Il “Patto del popolo”, infatti, definisce il concetto di individuo indipendente, dotato di diritti naturali che lo Stato ha il compito di garantire, quali il diritto alla vita, alla proprietà e alla libertà. Quest’ultimo si traduce concretamente nel diritto di voto assegnato a ogni cittadino, e nel diritto di ciascuno di far valere la sua libertà di coscienza, senza essere costretto da alcun potere politico a comportamenti contrari alle sue convinzioni personali; questo primato della coscienza apre la via ad una società laica e pluralista, dove l’autorità politica si impegna a riconoscere piena libertà a ognuno in materia di fede.
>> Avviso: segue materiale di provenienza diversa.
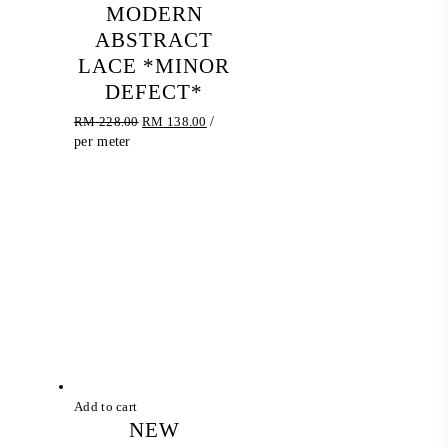
MODERN
ABSTRACT
LACE *MINOR
DEFECT*
Original
Current
RM
228.00
RM
138.00
/
price
price
per meter
was:
is:
RM 228.00.
RM 138.00.
Add to cart
NEW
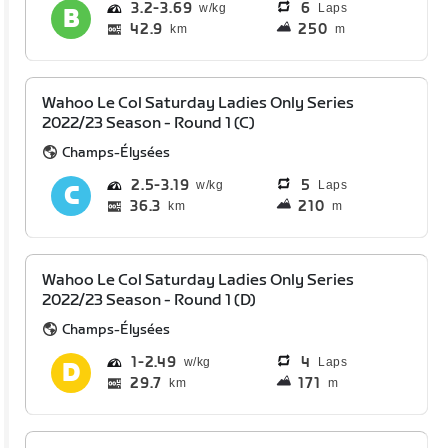
3.2
3.69
6
Laps
42.9
250
km
m
Wahoo Le Col Saturday Ladies Only Series
2022/23 Season - Round 1 (C)
Champs-Élysées
2.5
3.19
5
Laps
36.3
210
km
m
Wahoo Le Col Saturday Ladies Only Series
2022/23 Season - Round 1 (D)
Champs-Élysées
1
2.49
4
Laps
29.7
171
km
m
Dato che la sovranità appartiene al “libero popolo d’Inghilterra”, al quale spetta l’istituzione di ogni potere legale mediante libere elezioni a suffragio universale, si afferma che “la suprema autorità d’Inghilterra sarà e risiederà d’ora avanti in una Rappresentanza del popolo”, vale a dire la Camera dei Comuni. In questo intreccio tra riconoscimento dei diritti individuali, principio dell’uguaglianza di tutti i cittadini e legittimazione del potere politico tramite la sovranità popolare, si profila quella forma di democrazia rappresentativa che costituisce una delle più grandi conquiste della modernità.